O segundo domingo de agosto costuma vir acompanhado de campanhas publicitárias e frases feitas enquanto vendem-se perfumes, relógios, ferramentas, camisetas. Mas, ao menos para a psicanálise, a figura do pai está longe de caber em slogans. E o Dia dos Pais, ao invés de reforçar uma imagem idealizada e genérica, talvez nos convoque a perguntar: qual é o lugar do pai na história de cada um de nós?


Desde Freud, a psicanálise compreende o pai não apenas como presença física, mas como função simbólica — aquela que introduz a lei, o limite, a separação, e com isso possibilita o acesso à linguagem e ao desejo. É essa função que marca o fim da fusão com a mãe e permite que o sujeito emerja como um ser em relação com o mundo. Em sua leitura mítica da cultura, Freud aponta o pai como figura interditora do gozo materno e instauradora da norma.
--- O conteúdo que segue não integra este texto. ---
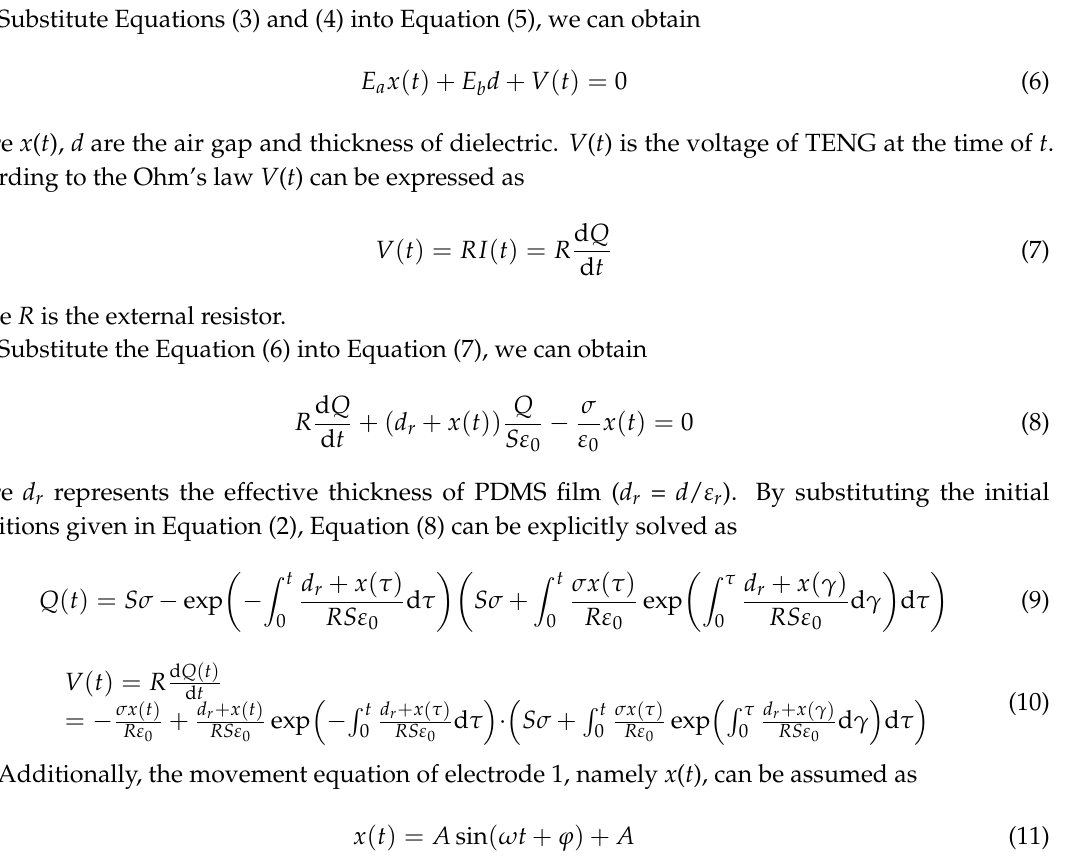
Table 2 listed all the experimental parameters used in solving Equation (10), and by using Mathematica software © (Wolfram, Somerville, MA, USA), the explicit output voltage vs. time curves can be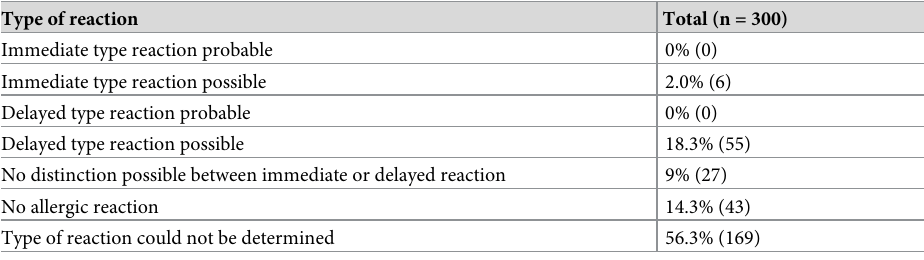
Table 3. Type of allergic reaction according to modified checklist of Salden �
Mas esse pai é, antes de tudo, uma construção da fantasia do sujeito - pai desejado e assassinado, temido e idealizado, ausente e central.

Lacan e Winnicott, dentre outros, também falaram da importância do pai, não só como alguém que está lá, mas como alguém que sustenta, que apoia, que ajuda a criar um ambiente emocional seguro. Mesmo que, no começo da vida, o bebê esteja muito ligado à mãe, o pai tem um papel fundamental: ele é quem ajuda a tornar possível essa relação, quem oferece uma presença diferente, quem mostra que há um mundo além da fusão inicial. Um pai que está disponível para ser fantasiado, contestado, até odiado nas brincadeiras e nos sentimentos da criança — e que ainda assim permanece — ajuda o filho a crescer com mais segurança e liberdade.

Mas nem todos tiveram um pai assim.


O Dia dos Pais, muitas vezes, escancara essa ausência. Para além da celebração normativa e culturalmente exaltada, a data pode tocar lugares de dor: O luto recente ou antigo por um pai morto. A ferida deixada por pais que nunca estiveram presentes. A confusão emocional diante de pais ambivalentes, violentos ou emocionalmente inacessíveis. A ausência simbólica de um pai que, mesmo vivo, nunca pôde ser usado - como diria Winnicott - porque não se deixou odiar, nem amar, nem disputar.

E, ainda assim, há aqueles que encontraram essa função em outras figuras: mães, avós, padrastos, amigos. Porque a função paterna não é exclusivamente masculina nem biológica. Ela é relacional, contextual e simbólica. Pode ser exercida por quem introduz o limite, promove a separação e sustenta a subjetivação.


No campo da clínica e da cultura, estamos diante de um desafio: reformular nossos modelos sem perder o que eles ainda nos ajudam a pensar. As novas configurações familiares — homoparentais, reconstituídas, monoparentais — têm nos mostrado que a triangulação edípica não depende da estrutura tradicional pai-mãe-filho, mas da existência de um terceiro que funcione como limite e alteridade. A função terceira, estruturante, pode ser exercida por qualquer figura que viabilize a entrada da criança na cultura e a simbolização da diferença.

Portanto, a propósito do Dia dos Pais, não se trata apenas de homenagear, mas de pensar. De elaborar o que foi possível, o que não foi, e o que ainda pode vir a ser. De reconhecer o lugar da função paterna sem naturalizá-la como propriedade de um gênero ou de um modelo familiar. E, principalmente, de dar lugar ao que cada sujeito viveu — com ou sem pai, com ou sem palavra para nomeá-lo.


Porque para muitos, o verdadeiro presente nesse dia é o direito de não celebrar. É o direito de elaborar uma história própria, marcada por rupturas, reelaborações e invenções. E isso, sim, pode ser um ato profundamente ético — e psicanalítico.